Published online Jun 15, 2014. doi: 10.4239/wjd.v5.i3.288
Revised: April 14, 2014
Accepted: May 16, 2014
Published online: June 15, 2014
Growing prevalence of diabetes (type 2 as well as type 1) and its related morbidity due to vascular complications creates a large burden on medical care worldwide. Understanding the molecular pathogenesis of chronic micro-, macro- and avascular complications mediated by hyperglycemia is of crucial importance since novel therapeutic targets can be identified and tested. Thiamine (vitamin B1) is an essential cofactor of several enzymes involved in carbohydrate metabolism and published data suggest that thiamine metabolism in diabetes is deficient. This review aims to point out the physiological role of thiamine in metabolism of glucose and amino acids, to present overview of thiamine metabolism and to describe the consequences of thiamine deficiency (either clinically manifest or latent). Furthermore, we want to explain why thiamine demands are increased in diabetes and to summarise data indicating thiamine mishandling in diabetics (by review of the studies mapping the prevalence and the degree of thiamine deficiency in diabetics). Finally, we would like to summarise the evidence for the beneficial effect of thiamine supplementation in progression of hyperglycemia-related pathology and, therefore, to justify its importance in determining the harmful impact of hyperglycemia in diabetes. Based on the data presented it could be concluded that although experimental studies mostly resulted in beneficial effects, clinical studies of appropriate size and duration focusing on the effect of thiamine supplementation/therapy on hard endpoints are missing at present. Moreover, it is not currently clear which mechanisms contribute to the deficient action of thiamine in diabetes most. Experimental studies on the molecular mechanisms of thiamine deficiency in diabetes are critically needed before clear answer to diabetes community could be given.
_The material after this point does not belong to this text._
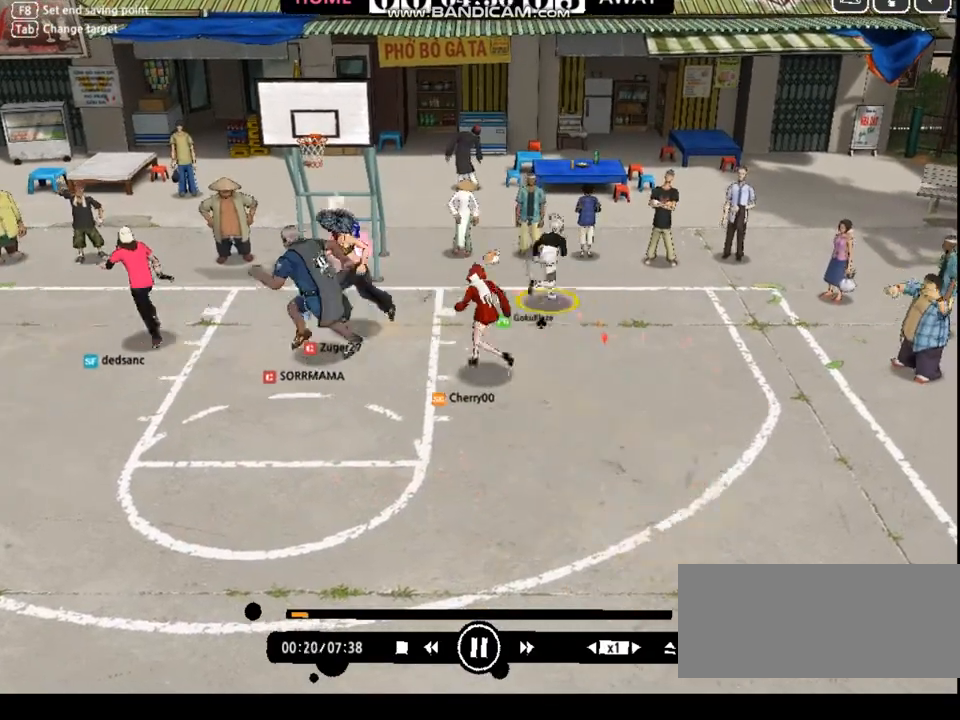
{"keys": ["down"], "events": [[501, "right", "up"]]}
Core tip: Published data suggest deficient action of thiamine in diabetes, however, it is not currently clear by which mechanisms. Plasma levels might be decreased in diabetics (although renal function has a prevailing effect), nevertheless, intracellular concentration of thiamine diphosphate is the crucial parameter and there is not a direct relationship with the plasma thiamine since the rate of transmembrane transport (via thiamine transporters) and intracellular activation by thiamine pyrophosphokinase might affected by hyperglycemia at first place. Experimental studies on the molecular mechanisms of thiamine deficiency in diabetes are critically needed before clear answer to diabetes community could be given.